The same thing precisely takes place in literature as in spiritual things. When a man is entangled and suffocated in business, all relating to that which shrinks up to a point—and observe, I do not mean that being conceived as a tent above his head it contracts, but that, viewed as a body at a distance, it shrinks up to a point, and really vanishes as a real thing—when this happens, having no subjective existence at all, but purely and intensely objective, he misconceives it just in the same way as a poor ignorant man misconceives learning or knowledge; fancying, e.g., like Heylius senior, that he ought to know the road out of the wood in which they were then entangled.

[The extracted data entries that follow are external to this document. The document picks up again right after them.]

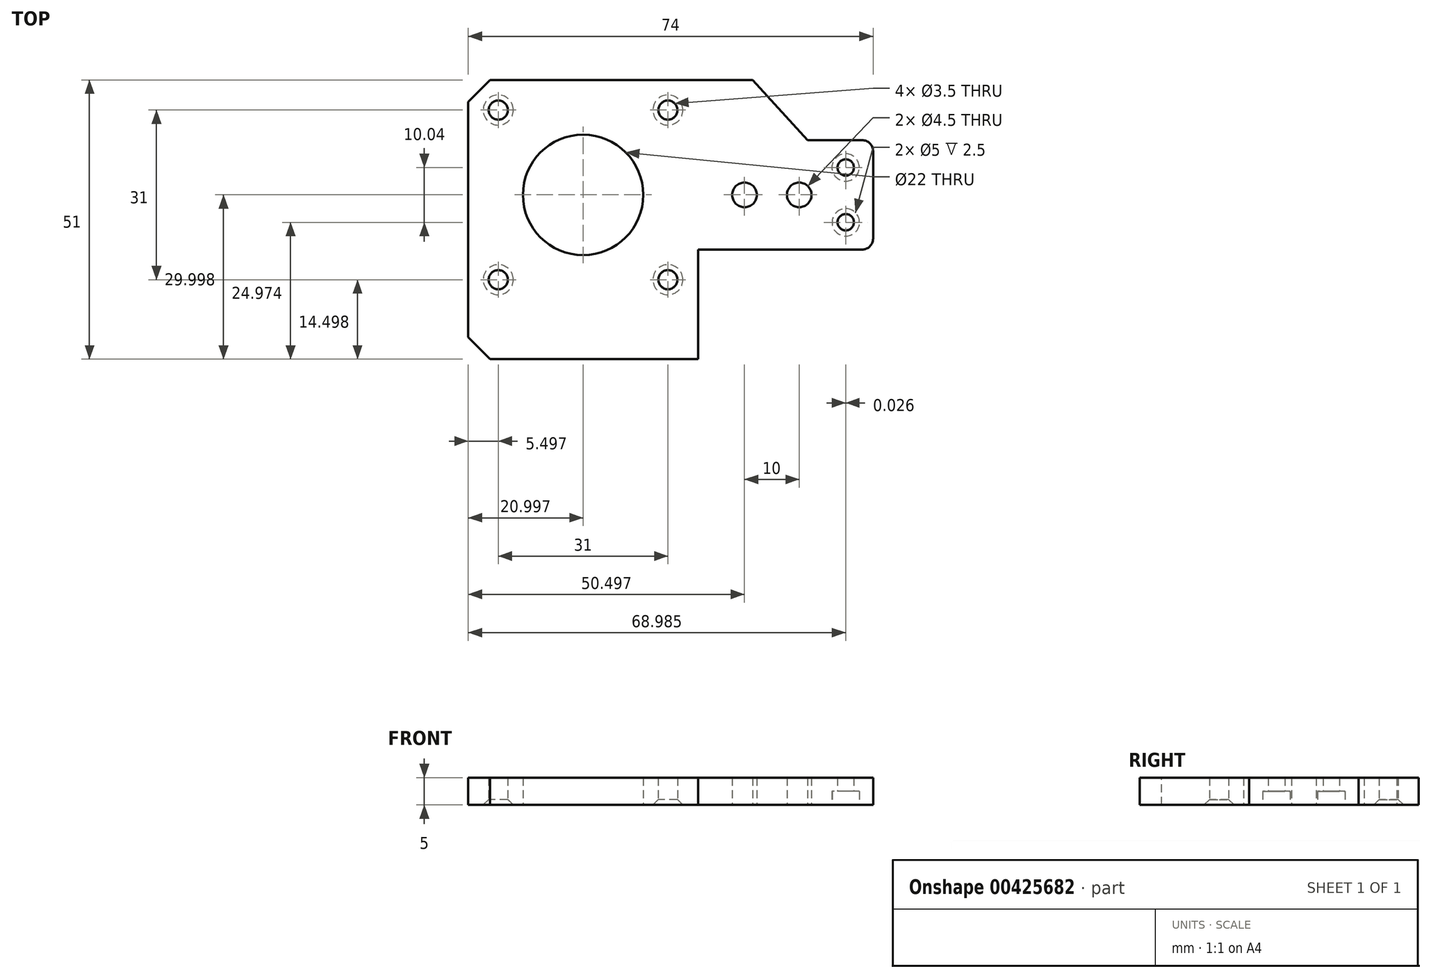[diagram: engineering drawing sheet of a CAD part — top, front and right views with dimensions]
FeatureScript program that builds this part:
annotation { "Feature Type Name" : "Feature", "Feature Type Description" : "" }
export const myFeature = defineFeature(function(context is Context, id is Id, definition is map)
    precondition{}
    {
        {
            var Q0;
            Q0=qCreatedBy(makeId("Top.planeOp"),FACE);
            var sketch = newSketch(context, id + "F0", { "sketchPlane" : qUnion([Q0])});
            skLineSegment(sketch, "E0.bottom", {"start": v(-29.12, 25.58) * mm, "end": v(12.88, 25.58) * mm});
            skLineSegment(sketch, "E0.top", {"start": v(-29.12, -25.42) * mm, "end": v(12.88, -25.42) * mm});
            skLineSegment(sketch, "E0.left", {"start": v(-29.12, 25.58) * mm, "end": v(-29.12, -25.42) * mm});
            skLineSegment(sketch, "E0.right", {"start": v(12.88, 25.58) * mm, "end": v(12.88, -25.42) * mm});
            skLineSegment(sketch, "E1", {"start": v(-51.12, -5.42) * mm, "end": v(63.52, -5.42) * mm, "construction": true});
            skLineSegment(sketch, "E2", {"start": v(-50.26, 14.58) * mm, "end": v(65.58, 14.58) * mm, "construction": true});
            skLineSegment(sketch, "E3", {"start": v(32.88, 48.45) * mm, "end": v(32.88, -32.1) * mm, "construction": true});
            skLineSegment(sketch, "E4", {"start": v(22.88, 49.32) * mm, "end": v(22.88, -46.56) * mm, "construction": true});
            skLineSegment(sketch, "E5", {"start": v(12.88, 25.58) * mm, "end": v(22.88, 25.58) * mm});
            skLineSegment(sketch, "E6", {"start": v(22.88, 25.58) * mm, "end": v(32.88, 14.58) * mm});
            skLineSegment(sketch, "E7", {"start": v(32.88, 14.58) * mm, "end": v(44.88, 14.58) * mm});
            skLineSegment(sketch, "E8", {"start": v(44.88, 14.58) * mm, "end": v(44.88, -5.42) * mm});
            skLineSegment(sketch, "E9", {"start": v(44.88, -5.42) * mm, "end": v(12.88, -5.42) * mm});
            skCircle(sketch, "E10", {"center": v(-8.12, 4.58) * mm, "radius": 11 * mm});
            skCircle(sketch, "E11", {"center": v(-23.62, 20.08) * mm, "radius": 1.75 * mm});
            skLineSegment(sketch, "E12", {"start": v(-23.62, 20.08) * mm, "end": v(7.38, 20.08) * mm, "construction": true});
            skLineSegment(sketch, "E13", {"start": v(7.38, 20.08) * mm, "end": v(7.38, -10.92) * mm, "construction": true});
            skLineSegment(sketch, "E14", {"start": v(7.38, -10.92) * mm, "end": v(-23.62, -10.92) * mm, "construction": true});
            skLineSegment(sketch, "E15", {"start": v(-23.62, -10.92) * mm, "end": v(-23.62, 20.08) * mm, "construction": true});
            skCircle(sketch, "E16", {"center": v(7.38, 20.08) * mm, "radius": 1.75 * mm});
            skCircle(sketch, "E17", {"center": v(7.38, -10.92) * mm, "radius": 1.75 * mm});
            skCircle(sketch, "E18", {"center": v(-23.62, -10.92) * mm, "radius": 1.75 * mm});
            skCircle(sketch, "E19", {"center": v(21.38, 4.58) * mm, "radius": 2.25 * mm});
            skCircle(sketch, "E20", {"center": v(31.38, 4.58) * mm, "radius": 2.25 * mm});
            skCircle(sketch, "E21", {"center": v(39.88, -0.42) * mm, "radius": 1.5 * mm});
            skCircle(sketch, "E22", {"center": v(39.88, 9.58) * mm, "radius": 1.5 * mm});
            skSolve(sketch);
        }
        {
            var Q0;
            {var subQ1=sQuery(id+"F0.wireOp",EDGE,"E0.bottom");Q0=makeQuery(id+"F0.imprint","IMPRINT",FACE,{"disambiguationData":[TD([[makeQuery(id+"F0.imprint","IMPRINT",EDGE,{"derivedFrom":subQ1}),-1.0]])]});}
            var Q1;
            {var subQ0=sQuery(id+"F0.wireOp",EDGE,"E5");Q1=makeQuery(id+"F0.imprint","IMPRINT",FACE,{"disambiguationData":[TD([[makeQuery(id+"F0.imprint","IMPRINT",EDGE,{"derivedFrom":subQ0}),-1.0]])]});}
            extrude(context, id + "F1", {"entities" : qUnion([Q0, Q1]), "depth" : 5 * mm});
        }
        {
            var Q0;
            Q0=makeQuery(id+"F0.imprint","IMPRINT",FACE,{"disambiguationData":[TD([[makeQuery(id+"F0.imprint","IMPRINT",EDGE,{"derivedFrom":sQuery(id+"F0.wireOp",EDGE,"E21")}),1.0]])]});
            var sketch = newSketch(context, id + "F2", { "sketchPlane" : qUnion([Q0])});
            skCircle(sketch, "E23", {"center": v(39.86, 9.6) * mm, "radius": 2.5 * mm});
            skCircle(sketch, "E24", {"center": v(39.9, -0.45) * mm, "radius": 2.5 * mm});
            skSolve(sketch);
        }
        {
            var Q0;
            Q0=makeQuery(id+"F2.imprint","IMPRINT",FACE,{"disambiguationData":[TD([[makeQuery(id+"F2.imprint","IMPRINT",EDGE,{"derivedFrom":sQuery(id+"F2.wireOp",EDGE,"E24")}),1.0]])]});
            var Q1;
            Q1=makeQuery(id+"F2.imprint","IMPRINT",FACE,{"disambiguationData":[TD([[makeQuery(id+"F2.imprint","IMPRINT",EDGE,{"derivedFrom":sQuery(id+"F2.wireOp",EDGE,"E23")}),1.0]])]});
            extrude(context, id + "F3", {"entities" : qUnion([Q0, Q1]), "operationType" : NewBodyOperationType.REMOVE, "oppositeDirection" : true, "depth" : -2.5 * mm});
        }
        {
            var Q0;
            Q0=makeQuery(id+"F1.opExtrude","CAP_EDGE",EDGE,{"disambiguationData":[OSD([sQuery(id+"F0.wireOp",EDGE,"E11")])],"isStart":true});
            var Q1;
            Q1=makeQuery(id+"F1.opExtrude","CAP_EDGE",EDGE,{"disambiguationData":[OSD([sQuery(id+"F0.wireOp",EDGE,"E16")])],"isStart":true});
            var Q2;
            Q2=makeQuery(id+"F1.opExtrude","CAP_EDGE",EDGE,{"disambiguationData":[OSD([sQuery(id+"F0.wireOp",EDGE,"E17")])],"isStart":true});
            var Q3;
            Q3=makeQuery(id+"F1.opExtrude","CAP_EDGE",EDGE,{"disambiguationData":[OSD([sQuery(id+"F0.wireOp",EDGE,"E18")])],"isStart":true});
            chamfer(context, id + "F4", {"entities" : qUnion([Q0, Q1, Q2, Q3]), "width" : 1 * mm, "tangentPropagation" : true});
        }
        {
            var Q0;
            Q0=makeQuery(id+"F1.opExtrude","SWEPT_EDGE",EDGE,{"disambiguationData":[OSD([sQuery(id+"F0.wireOp",EDGE,"E0.bottom"),sQuery(id+"F0.wireOp",EDGE,"E0.left")])]});
            var Q1;
            Q1=makeQuery(id+"F1.opExtrude","SWEPT_EDGE",EDGE,{"disambiguationData":[OSD([sQuery(id+"F0.wireOp",EDGE,"E0.top"),sQuery(id+"F0.wireOp",EDGE,"E0.left")])]});
            chamfer(context, id + "F5", {"entities" : qUnion([Q0, Q1]), "width" : 4 * mm, "tangentPropagation" : true});
        }
        {
            var Q0;
            Q0=makeQuery(id+"F1.opExtrude","SWEPT_EDGE",EDGE,{"disambiguationData":[OSD([sQuery(id+"F0.wireOp",EDGE,"E7"),sQuery(id+"F0.wireOp",EDGE,"E8")])]});
            var Q1;
            Q1=makeQuery(id+"F1.opExtrude","SWEPT_EDGE",EDGE,{"disambiguationData":[OSD([sQuery(id+"F0.wireOp",EDGE,"E8"),sQuery(id+"F0.wireOp",EDGE,"E9")])]});
            fillet(context, id + "F6", {"entities" : qUnion([Q0, Q1]), "radius" : 2 * mm, "tangentPropagation" : true, "allowEdgeOverflow" : false});
        }
    });
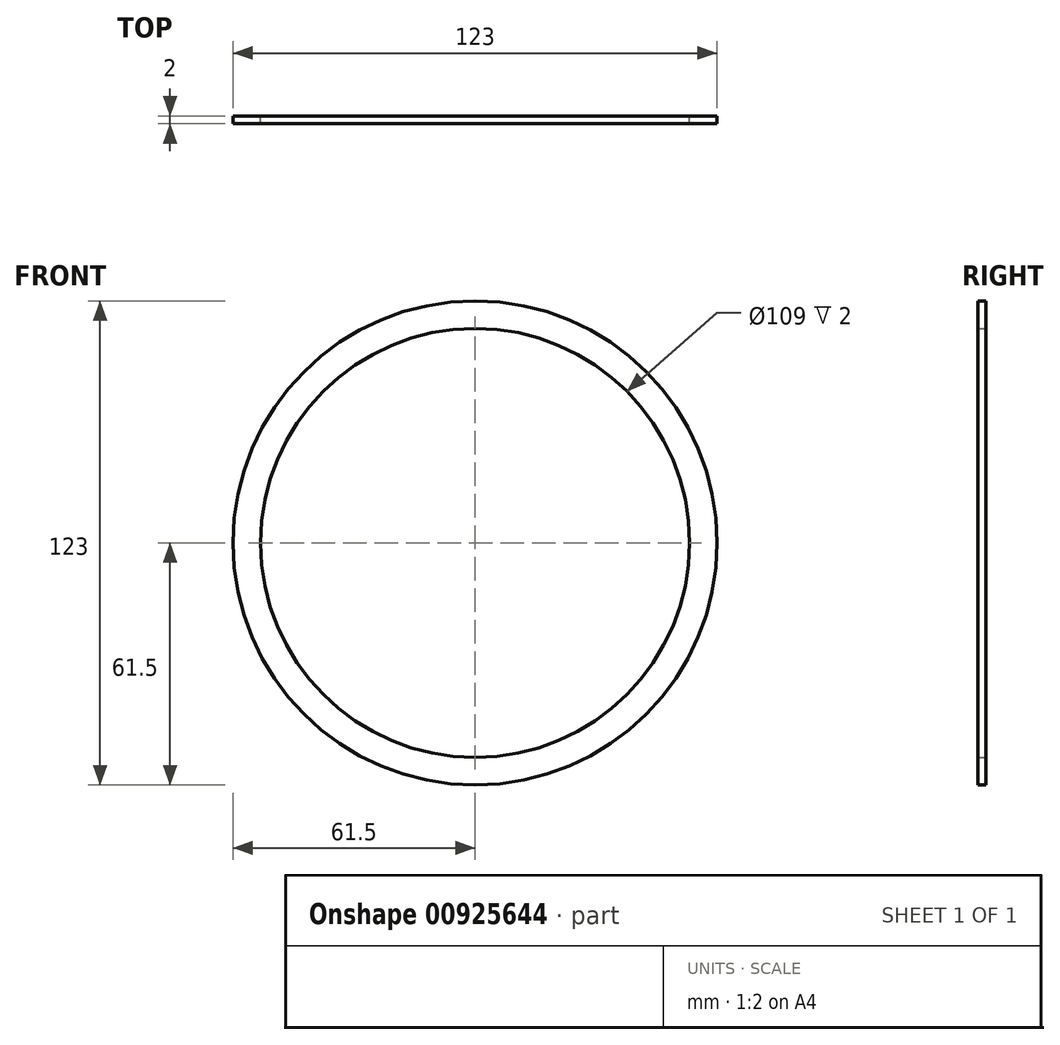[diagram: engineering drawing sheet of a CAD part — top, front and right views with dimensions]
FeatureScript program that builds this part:
annotation { "Feature Type Name" : "Feature", "Feature Type Description" : "" }
export const myFeature = defineFeature(function(context is Context, id is Id, definition is map)
    precondition{}
    {
        {
            var Q0;
            Q0=qCreatedBy(makeId("Front.planeOp"),FACE);
            var sketch = newSketch(context, id + "F0", { "sketchPlane" : qUnion([Q0])});
            skCircle(sketch, "E0", {"center": v(0, 0) * mm, "radius": 61.5 * mm});
            skCircle(sketch, "E1", {"center": v(0, 0) * mm, "radius": 54.5 * mm});
            skSolve(sketch);
        }
        {
            var Q0;
            Q0=makeQuery(id+"F0.imprint","IMPRINT",FACE,{"disambiguationData":[TD([[makeQuery(id+"F0.imprint","IMPRINT",EDGE,{"derivedFrom":sQuery(id+"F0.wireOp",EDGE,"E0")}),1.0]])]});
            extrude(context, id + "F1", {"entities" : qUnion([Q0]), "depth" : 2 * mm, "offsetDistance" : 25 * mm});
        }
    });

It is probable that Adam meant only the unity of man as to his nature, which also is meant by making all men of one blood. Similarly Boeckh—εν γενει—which does not mean that Gods and men are the same, but that of each the separate race has unity in itself. So the first man, Adam, will mean the earliest race of men, perhaps spread through thousands of years.
It is a violent case of prejudice, this ordinary appeal of Bossuet, 'Qu'ont gagné les philosophes avec leurs discours pompeux?' (p. 290). Now how should that case have been tried thoroughly before the printing of books? Yet it may be said the Gospel was so tried. True, but without having the power of fully gratifying itself through the whole range of its capability. That was for a later time, hence a new proof of its reality.
An Analogy.—1. I have somewhere read that a wicked set of Jews, probably, when rebuked for wickedness, replied, 'What! are we not the peculiar people of God? Strange, then, if we may not have a privilege more than others to do wrong!' The wretches fancied that to be the people of God—the chosen people—implied a license to do wrong, and had a man told them, No, it was just the other way; they were to be better than others, absolutely, they would have trembled with wrath.
2. Precisely the same idea, I am sure, lurks in many minds as to repentance. It is odious to think of, this making God the abettor and encourager of evil; but I am sure it is so, viz., that, because God has said He will have mercy on the penitent, they fancy that, as the chief consequence from that doctrine, they may commit sins without anxiety; though others, not under the Christian privilege, would be called to account for the same sin, penitent or not penitent. But they—such is their thought—are encouraged to sin by the assurance that repentance will always be open to them, and this they may pursue at leisure.
Now, if a man should say: 'But, my friends, this means real penitence;' they would reply, 'Oh, but we mean real penitence.' 'Well, if you do, you must know that that is not always possible.' 'Not possible!' Then make them understand that; they will roar with wrath, and protest against it as no privilege at all.
The literal interpretation of the Mosaic Cosmogony is the very expression of a barbarian mind and people, relying so far on magic as to make all natural process of generation or production impossible, relying so far on natural processes as to make the fiat of supreme power evidently inapplicable. It is exactly the Minerva of the Pagans draggled in her skirts.